The Kentucky Derby’s long history began in 1872, when Meriwether Lewis Clark, the grandson of William Clark, went to Europe. While there, he attended the Epsom Derby in England, a popular horse race that has run since 1780. While there he also rubbed elbows with the French Jockey Club, a group that developed another popular horse race, the Grand Prix de Paris Longchamps.
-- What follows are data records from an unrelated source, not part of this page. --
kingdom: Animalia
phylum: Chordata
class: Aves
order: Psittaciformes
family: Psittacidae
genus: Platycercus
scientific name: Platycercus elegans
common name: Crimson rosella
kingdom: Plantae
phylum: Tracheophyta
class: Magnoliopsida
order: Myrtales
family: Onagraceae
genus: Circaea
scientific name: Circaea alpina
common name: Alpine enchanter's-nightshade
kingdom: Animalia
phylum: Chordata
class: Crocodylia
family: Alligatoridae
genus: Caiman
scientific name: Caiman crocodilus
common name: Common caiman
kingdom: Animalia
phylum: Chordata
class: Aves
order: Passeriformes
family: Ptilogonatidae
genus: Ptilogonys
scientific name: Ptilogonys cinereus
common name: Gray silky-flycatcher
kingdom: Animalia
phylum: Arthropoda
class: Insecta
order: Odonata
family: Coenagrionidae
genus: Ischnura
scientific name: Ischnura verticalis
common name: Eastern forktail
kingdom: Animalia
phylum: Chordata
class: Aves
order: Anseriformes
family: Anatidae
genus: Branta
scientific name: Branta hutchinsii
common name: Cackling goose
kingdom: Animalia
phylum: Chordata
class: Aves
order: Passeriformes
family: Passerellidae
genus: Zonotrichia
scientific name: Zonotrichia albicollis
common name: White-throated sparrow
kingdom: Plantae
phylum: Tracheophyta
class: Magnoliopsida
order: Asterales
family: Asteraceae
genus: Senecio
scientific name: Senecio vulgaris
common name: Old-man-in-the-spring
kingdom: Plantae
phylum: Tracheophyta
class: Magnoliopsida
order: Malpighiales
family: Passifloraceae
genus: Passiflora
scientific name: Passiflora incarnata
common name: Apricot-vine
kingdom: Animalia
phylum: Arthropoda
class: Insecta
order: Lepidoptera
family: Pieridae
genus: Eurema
Clark was inspired by his experiences, and when he got back, was determined to create a spectacle horse racing event in the States.

Aristides was the first winner of the Kentucky Derby

With the help of his uncles John & Henry Churchill and by formally organizing a group of local race fans to be named the Louisville Jockey Club, Clark and his new club raised funds to build a permanent racetrack in Louisville, Kentucky.

On May 17th, 1875, the racetrack opened its gates, and the Louisville Jockey Club sponsored the very first Kentucky Derby. A total of fifteen three-year-old Thoroughbred horses raced one and a half miles in front of a cheering crowd of approximately 10,000 spectators.

Kentucky Derby through the years

The Kentucky Derby has undergone various changes over the course of three centuries. From shortening the distance of the race to the growing size of Derby crowds, the Kentucky Derby has embraced the change of time, while honoring the integrity of the spectacle race set by Meriwether Lewis Clark.